The doctors are not about to take new contracts lying down and "the junior doctors committee of the British Medical Association (BMA) is preparing to ballot its members about potential walkouts." With the government threatening to impose the new contracts on junior doctors in 2016 if agreement could not be reached battle lines were drawn.
But it seems the government has had a change of heart; offering an additional 10% pay rise on top of the restricted 1% or less for other N.H.S. staff could do the trick but what about those other staff members? How will they feel when they receive 1% or less knowing junior doctors are getting a whopping 11%?
The problem is all staff who work for the N.H.S. except for some managers, are essential to the best care of patients.
But some of the lower grade staff earn paltry wages and yes some are also on zero hours contracts.
There was a time when junior doctors worked crippling shifts that must have endangered patient and their own, health and safety; that was improved and under a previous Labour government when 'Agenda for Change' was implemented to correct an imbalance between private sector and public sector health care workers pay.
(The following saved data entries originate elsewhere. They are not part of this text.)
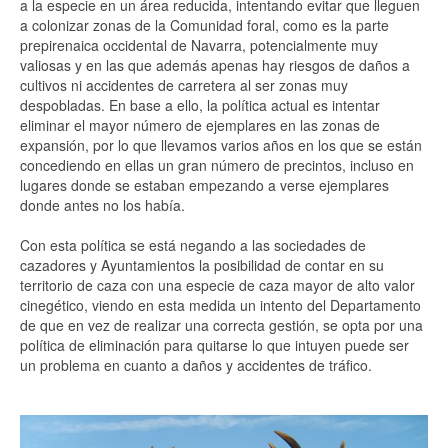
a la especie en un área reducida, intentando evitar que lleguen
a colonizar zonas de la Comunidad foral, como es la parte
prepirenaica occidental de Navarra, potencialmente muy
valiosas y en las que además apenas hay riesgos de daños a
cultivos ni accidentes de carretera al ser zonas muy
despobladas. En base a ello, la política actual es intentar
eliminar el mayor número de ejemplares en las zonas de
expansión, por lo que llevamos varios años en los que se están
concediendo en ellas un gran número de precintos, incluso en
lugares donde se estaban empezando a verse ejemplares
donde antes no los había.
Con esta política se está negando a las sociedades de
cazadores y Ayuntamientos la posibilidad de contar en su
territorio de caza con una especie de caza mayor de alto valor
cinegético, viendo en esta medida un intento del Departamento
de que en vez de realizar una correcta gestión, se opta por una
política de eliminación para quitarse lo que intuyen puede ser
un problema en cuanto a daños y accidentes de tráfico.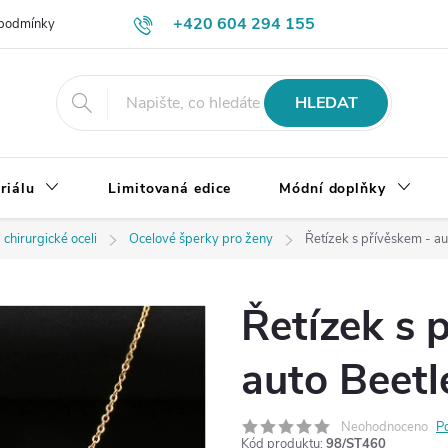
+420 604 294 155
podmínky
Výměna, vrácení a reklamace zboží
Doprava a platba
HLEDAT
riálu
Limitovaná edice
Módní doplňky
 chirurgické oceli
Ocelové šperky pro ženy
Řetízek s přívěskem - aut
Řetízek s 
auto Beetle
Neohodnoceno
P
Kód produktu:
98/ST460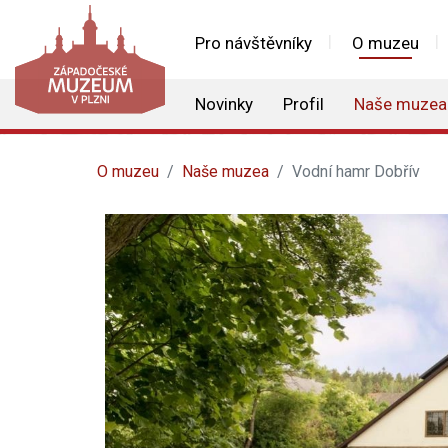
Pro návštěvníky
O muzeu
Novinky
Profil
Naše muzea
O muzeu
Naše muzea
Vodní hamr Dobřív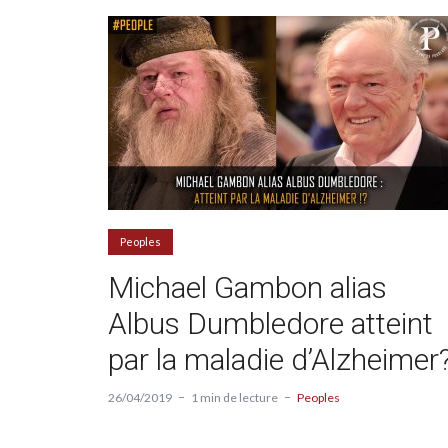
Peoples
Michael Gambon alias
Albus Dumbledore atteint
par la maladie d’Alzheimer
26/04/2019
1 min de lecture
Peoples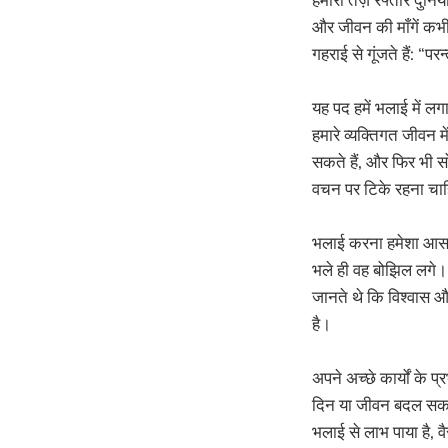
और जीवन की माँगें कभी
गहराई से गूंजते हैं: “
यह पद हमें भलाई में लगात
हमारे व्यक्तिगत जीवन 
सकते हैं, और फिर भी सोच
वचन पर टिके रहना चा
भलाई करना हमेशा आसान
भले ही वह बोझिल लगे। प
जानते थे कि विश्वास और
है।
अपने अच्छे कार्यों के 
दिन या जीवन बदल सकता
भलाई से लाभ पाया है, 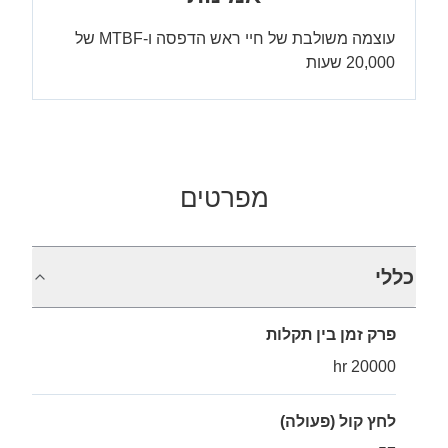
עוצמה משולבת של חיי ראש הדפסה ו-MTBF של
20,000 שעות
מפרטים
כללי
פרק זמן בין תקלות
20000 hr
לחץ קול (פעולה)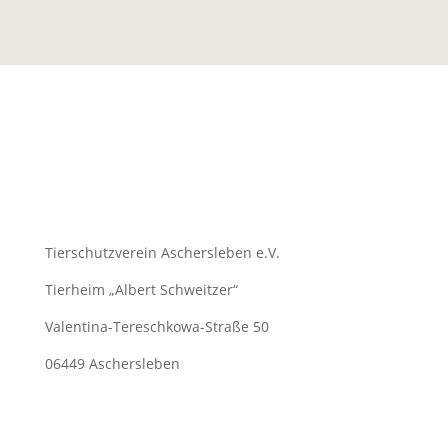
Tierschutzverein Aschersleben e.V.
Tierheim „Albert Schweitzer“
Valentina-Tereschkowa-Straße 50
06449 Aschersleben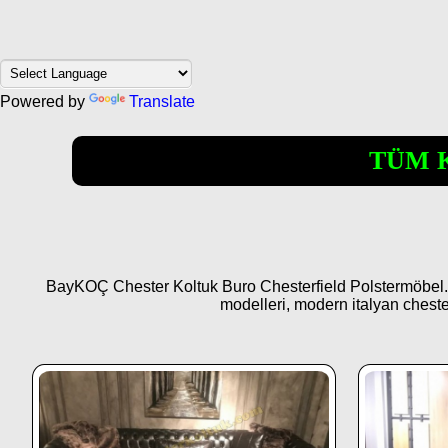
Powered by
Translate
TÜM 
BayKOÇ Chester Koltuk Buro Chesterfield Polstermöbel. Ch
modelleri, modern italyan cheste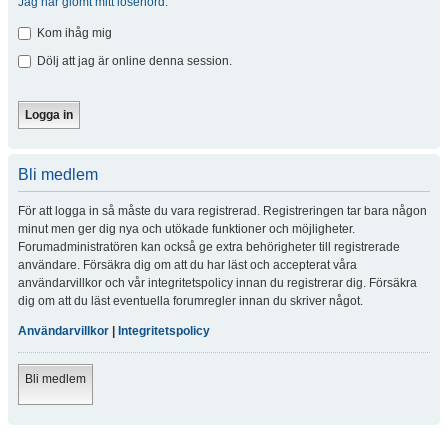
Jag har glömt mitt lösenord.
Kom ihåg mig
Dölj att jag är online denna session.
Bli medlem
För att logga in så måste du vara registrerad. Registreringen tar bara någon
minut men ger dig nya och utökade funktioner och möjligheter.
Forumadministratören kan också ge extra behörigheter till registrerade
användare. Försäkra dig om att du har läst och accepterat våra
användarvillkor och vår integritetspolicy innan du registrerar dig. Försäkra
dig om att du läst eventuella forumregler innan du skriver något.
Användarvillkor
|
Integritetspolicy
Bli medlem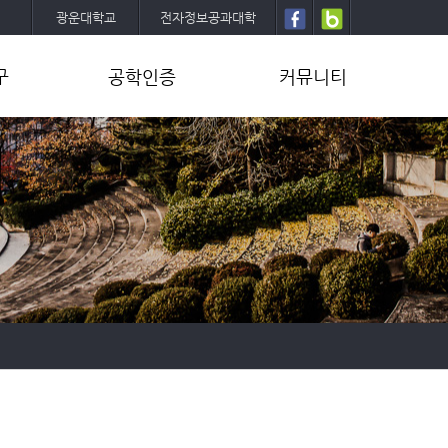
광운대학교
전자정보공과대학
구
공학인증
커뮤니티
공학인증소개
학과뉴스
공학인증내규
학부
프로그램설명
대학원
설문조사
세미나
졸업작품(캡스톤설계)
학생회/동아리
양식/문서
동문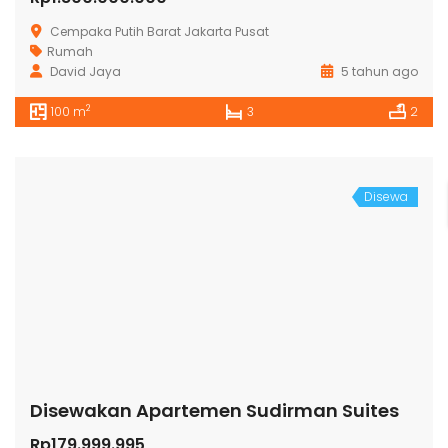
Cempaka Putih Barat Jakarta Pusat
Rumah
David Jaya
5 tahun ago
2
100 m
3
2
Disewa
Disewakan Apartemen Sudirman Suites
Rp179.999.995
Working for the N.H.S. for around 13 years pre-retirement this writer experienced the good the bad and the ugly. Staff would say work here long enough and you will see any changes come around at least twice and that was a fact.
A succession of well paid 'project managers' appeared in an endless stream; in some cases it was difficult to know exactly what they did. Many may have only been on temporary contracts but were paid exceptionally well, often had already worked for the N.H.S. and retired and usually were handed another post without a problem when the role ended.
Can Hunt afford to give junior doctors 11%? Will it be a no strings attached offer? Will the government abide by any promises it makes?
Will Hunt have to rob Peter to pay Paul?
All N.H.S. staff deserve a decent working contract but can that be achieved under a Tory government that is hoping to privatise the service?